A mon avis non. Il a fallu 5 à 10 ans et une volonté de fer à une entreprise particulièrement innovante comme Amazon pour devenir le leader de l’infrastructure Cloud; il faudrait au moins autant à l’inventeur du Minitel pour faire pareil. Or 5 à 10 ans c’est le temps qu’il faut pour créer un Groupon, un Facebook, un Twitter, un Foursquare, un Quora, un Dropbox et un Zynga: parmi tant d’autres, tous aux US. Et c’est pourtant chez ces acteurs que se situe la masse de la valeur: dans les données et dans les logiciels qui les manipulent.

Le problème pour l’Europe n’est pas principalement l’infrastructure Cloud, il est de ne pas fournir les logiciels et les services Cloud les plus utilisés à l’échelle globale. Penser la souveraineté de l’Europe dans le Cloud comme localisation physique de l’infrastructure, c’est se tromper de combat: l’infrastructure cloud existe, globalement chez des acteurs US, tant pis pour l’instant: elle nécessite des investissements en milliards d’euros, il n’est plus temps d’y penser c’est déjà le combat d’hier.
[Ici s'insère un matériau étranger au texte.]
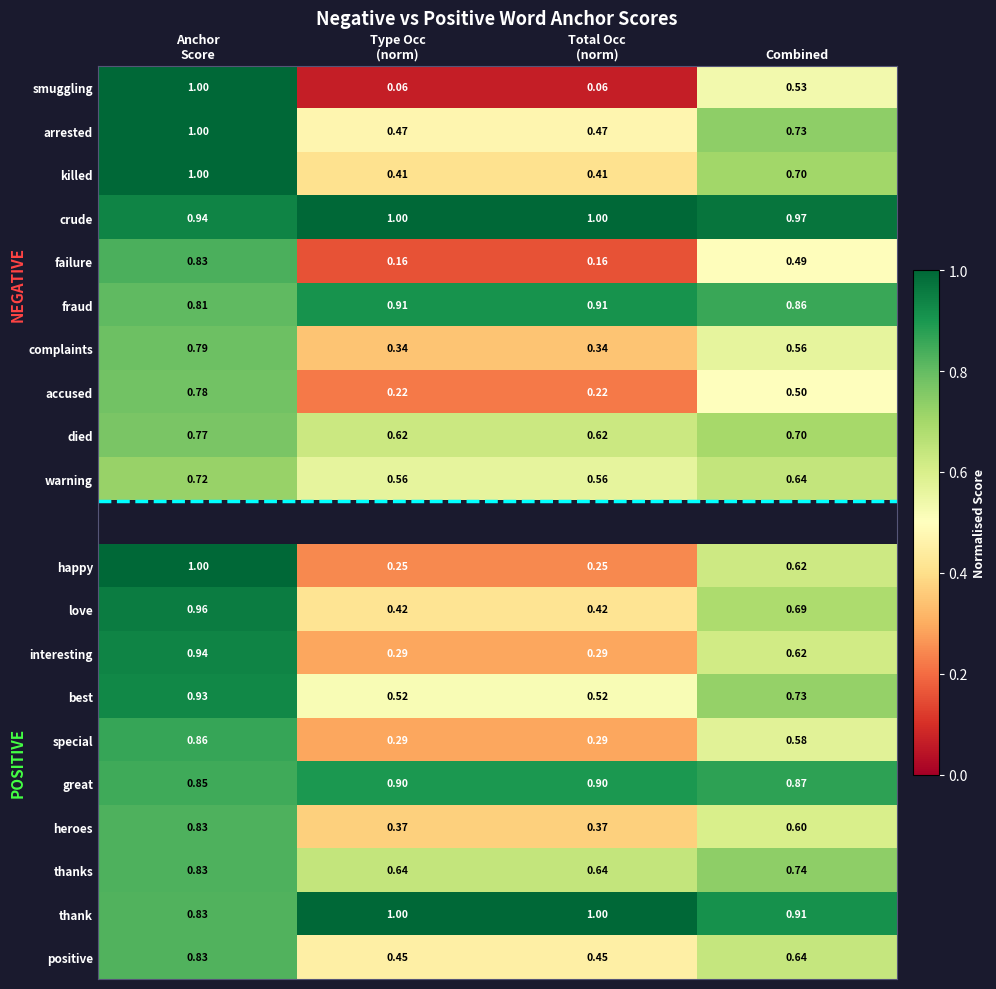

The value of happy at Type Occ (norm) is 0.4. True or false?

False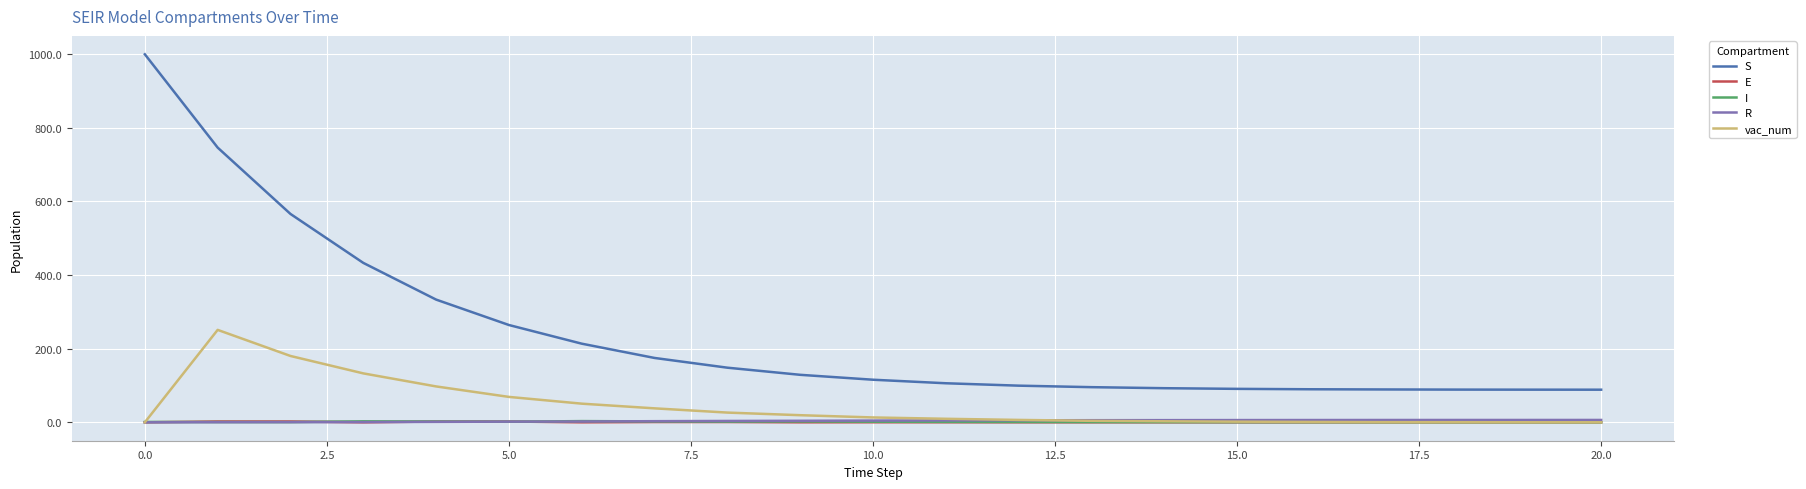

What is the difference between the maximum and second lowest values in the I series?

3.2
La prochaine bataille qui sera rapide et violente est celle des données et des logiciels et services qui les manipulent: c’est ce combat qu’il faut gagner désormais. Le rôle de l’Etat n’est alors pas de rêver d’un deuxième « plan calcul » d’un autre âge avec l’inventeur du Minitel, bien connu pour son agilité; son rôle est de nous aider, nous entrepreneurs du Cloud, à faire émerger en Europe des leaders mondiaux qui seront les Facebook, Salesforce ou Google de 2015 et 2020. Le financement inutile et à perte d’un Andromède, permettrait de financer 20 potentiels leaders du Cloud dans le domaine logiciel et services pouvant émerger d’ici quelques années.

Si les leaders des services Cloud de demain sont européens, alors l’Europe disposera du moyen de pression suffisant pour imposer sa législation de protection des données à tous les fournisseurs d’infrastructure; mais surtout elle aura généré les moyens financiers suffisants et les compétences nécessaires pour rattraper plus tard les grands acteurs de l’infrastructure Cloud. Et quand je dis « aider« , par pitié, surtout pas un autre guichet de financement public avec son lot de dossiers et l’armée de consultants spécialisés: non, l’aide utile de l’Etat et des collectivités ce serait d’être acheteur prioritairement de solutions Cloud proposées par des acteurs européens émergents, à l’instar de ce que Barack Obama a mis en place dans l’administration américaine.

Ainsi au « cloud souverain » je préfère l’idée de « cloud leadership« . Se focaliser sur notre nombril et l’idée de souveraineté c’est perdre de vue le principal: il faut être le meilleur et le leader pour imposer ses règles. Nous européens devons devenir les leaders et les meilleurs acteurs du Cloud pour répondre à l’enjeu de souveraineté posé. Dans un monde qui avance vite, ce leadership passe d’abord par créer les services Cloud les plus incontournables de demain, quitte à exploiter les infrastructures d’acteurs US pendant un temps.